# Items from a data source
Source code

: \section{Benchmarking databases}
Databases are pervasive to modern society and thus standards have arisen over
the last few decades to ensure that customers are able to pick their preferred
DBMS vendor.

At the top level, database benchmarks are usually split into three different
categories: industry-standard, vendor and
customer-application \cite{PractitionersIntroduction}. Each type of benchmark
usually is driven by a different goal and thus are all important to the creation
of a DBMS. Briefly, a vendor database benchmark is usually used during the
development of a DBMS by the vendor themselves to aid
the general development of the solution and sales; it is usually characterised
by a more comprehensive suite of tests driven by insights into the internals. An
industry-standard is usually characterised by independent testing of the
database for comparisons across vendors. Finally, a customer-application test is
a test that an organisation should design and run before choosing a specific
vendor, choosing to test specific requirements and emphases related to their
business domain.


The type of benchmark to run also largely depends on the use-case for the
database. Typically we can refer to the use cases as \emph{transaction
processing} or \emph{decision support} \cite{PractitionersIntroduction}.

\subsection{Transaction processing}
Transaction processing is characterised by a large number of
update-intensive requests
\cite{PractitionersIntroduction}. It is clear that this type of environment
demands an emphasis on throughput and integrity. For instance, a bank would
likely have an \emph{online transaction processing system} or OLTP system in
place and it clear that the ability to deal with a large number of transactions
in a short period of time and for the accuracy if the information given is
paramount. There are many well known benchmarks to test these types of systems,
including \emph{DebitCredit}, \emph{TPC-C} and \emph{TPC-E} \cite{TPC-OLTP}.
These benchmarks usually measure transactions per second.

# Task brief
Write the data back out verbatim.

# Solution to the problem
Source code

: \section{Benchmarking databases}
Databases are pervasive to modern society and thus standards have arisen over
the last few decades to ensure that customers are able to pick their preferred
DBMS vendor.

At the top level, database benchmarks are usually split into three different
categories: industry-standard, vendor and
customer-application \cite{PractitionersIntroduction}. Each type of benchmark
usually is driven by a different goal and thus are all important to the creation
of a DBMS. Briefly, a vendor database benchmark is usually used during the
development of a DBMS by the vendor themselves to aid
the general development of the solution and sales; it is usually characterised
by a more comprehensive suite of tests driven by insights into the internals. An
industry-standard is usually characterised by independent testing of the
database for comparisons across vendors. Finally, a customer-application test is
a test that an organisation should design and run before choosing a specific
vendor, choosing to test specific requirements and emphases related to their
business domain.


The type of benchmark to run also largely depends on the use-case for the
database. Typically we can refer to the use cases as \emph{transaction
processing} or \emph{decision support} \cite{PractitionersIntroduction}.

\subsection{Transaction processing}
Transaction processing is characterised by a large number of
update-intensive requests
\cite{PractitionersIntroduction}. It is clear that this type of environment
demands an emphasis on throughput and integrity. For instance, a bank would
likely have an \emph{online transaction processing system} or OLTP system in
place and it clear that the ability to deal with a large number of transactions
in a short period of time and for the accuracy if the information given is
paramount. There are many well known benchmarks to test these types of systems,
including \emph{DebitCredit}, \emph{TPC-C} and \emph{TPC-E} \cite{TPC-OLTP}.
These benchmarks usually measure transactions per second.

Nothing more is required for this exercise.